1

Suppose I have something like the following vector:

text <- as.character(c("string1", "str2ing", "3string", "stringFOUR", "5tring", "string6", "s7ring", "string8", "string9", "string10"))

I want to execute a loop that does pair-wise comparisons of the edit distance of all possible combinations of these strings (ex: string 1 to string 2, string 1 to string 3, and so forth). The output should be in a matrix form with rows equal to number of strings and columns equal to number of strings.

I have the following code below:

#Matrix of pair-wise combinations
m <- expand.grid(text,text)

#Define number of strings
n <- c(1:10)

#Begin loop; "method='osa'" in stringdist is default
for (i in 1:10) {
  n[i] <- stringdist(m[i,1], m[i,2], method="osa")
  write.csv(data.frame(distance=n[i]),file="/File/Path/output.csv",append=TRUE)
  print(n[i])
  flush.console()
}

The stringdist() function is from the stringdist{} package but the function is also bundled in the base utils package as adist()
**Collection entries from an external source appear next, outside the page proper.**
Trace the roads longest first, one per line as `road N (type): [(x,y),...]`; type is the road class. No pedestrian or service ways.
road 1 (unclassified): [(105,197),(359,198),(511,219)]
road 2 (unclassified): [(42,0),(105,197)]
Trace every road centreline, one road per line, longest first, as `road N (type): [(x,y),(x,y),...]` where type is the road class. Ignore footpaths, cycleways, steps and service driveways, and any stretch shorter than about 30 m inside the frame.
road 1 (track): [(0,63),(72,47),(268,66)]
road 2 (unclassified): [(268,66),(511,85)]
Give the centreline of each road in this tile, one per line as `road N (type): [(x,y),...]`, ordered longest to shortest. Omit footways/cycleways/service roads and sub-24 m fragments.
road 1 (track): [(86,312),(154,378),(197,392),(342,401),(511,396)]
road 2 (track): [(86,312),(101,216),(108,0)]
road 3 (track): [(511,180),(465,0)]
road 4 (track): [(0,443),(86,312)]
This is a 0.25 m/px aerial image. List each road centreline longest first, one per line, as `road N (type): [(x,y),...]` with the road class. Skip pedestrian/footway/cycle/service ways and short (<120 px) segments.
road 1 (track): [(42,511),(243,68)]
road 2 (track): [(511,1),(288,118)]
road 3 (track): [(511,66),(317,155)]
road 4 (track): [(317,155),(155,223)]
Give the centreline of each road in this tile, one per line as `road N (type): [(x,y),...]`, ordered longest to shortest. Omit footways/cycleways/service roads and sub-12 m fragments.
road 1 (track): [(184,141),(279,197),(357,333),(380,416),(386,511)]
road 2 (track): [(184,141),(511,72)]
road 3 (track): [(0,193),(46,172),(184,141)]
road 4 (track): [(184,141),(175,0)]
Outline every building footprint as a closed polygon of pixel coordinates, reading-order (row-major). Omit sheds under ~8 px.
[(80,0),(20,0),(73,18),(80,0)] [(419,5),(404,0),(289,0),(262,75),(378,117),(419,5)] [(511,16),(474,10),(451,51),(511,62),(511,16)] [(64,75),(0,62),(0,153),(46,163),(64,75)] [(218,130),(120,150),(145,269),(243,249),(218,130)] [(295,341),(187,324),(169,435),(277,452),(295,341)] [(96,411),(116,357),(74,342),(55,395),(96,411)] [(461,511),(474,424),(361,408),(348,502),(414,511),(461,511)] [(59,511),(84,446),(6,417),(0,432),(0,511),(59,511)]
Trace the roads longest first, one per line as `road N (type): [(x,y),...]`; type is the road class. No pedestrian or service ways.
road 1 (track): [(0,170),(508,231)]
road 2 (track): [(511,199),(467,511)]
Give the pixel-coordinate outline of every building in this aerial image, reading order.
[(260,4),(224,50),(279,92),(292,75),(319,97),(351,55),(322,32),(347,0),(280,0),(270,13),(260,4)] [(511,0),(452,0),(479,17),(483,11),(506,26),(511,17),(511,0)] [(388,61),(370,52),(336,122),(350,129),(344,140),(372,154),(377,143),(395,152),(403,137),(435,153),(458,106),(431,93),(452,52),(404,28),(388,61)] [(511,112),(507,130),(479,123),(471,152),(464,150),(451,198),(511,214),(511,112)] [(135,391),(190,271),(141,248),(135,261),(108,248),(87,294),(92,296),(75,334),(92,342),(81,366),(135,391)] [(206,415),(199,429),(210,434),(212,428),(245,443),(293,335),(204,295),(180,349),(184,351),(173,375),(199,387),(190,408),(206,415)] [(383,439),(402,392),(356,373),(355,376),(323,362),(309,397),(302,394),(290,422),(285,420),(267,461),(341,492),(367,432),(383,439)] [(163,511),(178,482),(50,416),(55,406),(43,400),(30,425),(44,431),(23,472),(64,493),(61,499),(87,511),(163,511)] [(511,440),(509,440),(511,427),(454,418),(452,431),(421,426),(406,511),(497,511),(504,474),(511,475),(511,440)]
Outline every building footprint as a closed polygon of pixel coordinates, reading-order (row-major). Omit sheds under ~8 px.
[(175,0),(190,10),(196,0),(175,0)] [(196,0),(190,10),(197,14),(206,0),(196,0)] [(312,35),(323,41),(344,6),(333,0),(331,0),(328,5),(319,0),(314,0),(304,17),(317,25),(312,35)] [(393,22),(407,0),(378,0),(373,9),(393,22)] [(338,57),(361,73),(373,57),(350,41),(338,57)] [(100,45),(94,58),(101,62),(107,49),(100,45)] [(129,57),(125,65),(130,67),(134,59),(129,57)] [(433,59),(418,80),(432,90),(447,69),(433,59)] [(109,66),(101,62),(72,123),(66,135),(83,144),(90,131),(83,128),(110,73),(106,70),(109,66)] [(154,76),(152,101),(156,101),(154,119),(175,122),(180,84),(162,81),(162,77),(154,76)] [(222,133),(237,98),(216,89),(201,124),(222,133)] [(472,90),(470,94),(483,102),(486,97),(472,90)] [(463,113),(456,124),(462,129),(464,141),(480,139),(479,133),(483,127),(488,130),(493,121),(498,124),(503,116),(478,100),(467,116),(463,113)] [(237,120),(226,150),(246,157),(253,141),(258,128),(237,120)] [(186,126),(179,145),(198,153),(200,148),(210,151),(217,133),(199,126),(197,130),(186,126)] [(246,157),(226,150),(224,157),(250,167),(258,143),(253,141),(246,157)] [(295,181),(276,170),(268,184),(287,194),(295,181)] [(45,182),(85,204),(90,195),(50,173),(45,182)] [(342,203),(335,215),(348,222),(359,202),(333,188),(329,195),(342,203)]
My question is, why is my loop not writing the results as a matrix, and how do I stop the loop from overwriting each individual distance calculation (ie: save all results in matrix form)?

Steven Beaupré
  • 21,343
  • 7
  • 57
  • 77
DV Hughes
  • 305
  • 2
  • 5
  • 22

1 Answers1

0

I would suggest using stringdistmatrix instead of stringdist (especially if you are using expand.grid)

 res <- stringdistmatrix(text, text)
 dimnames(res) <- list(text, text)  
 write.csv(res, "file.csv")

As for your concrete question: "My question is, why is my loop not writing the results as a matrix"
It is not clear why you would expect the output to be a matrix? You are calculating an element at a time, saving it to a vector and then writing that vector to disk.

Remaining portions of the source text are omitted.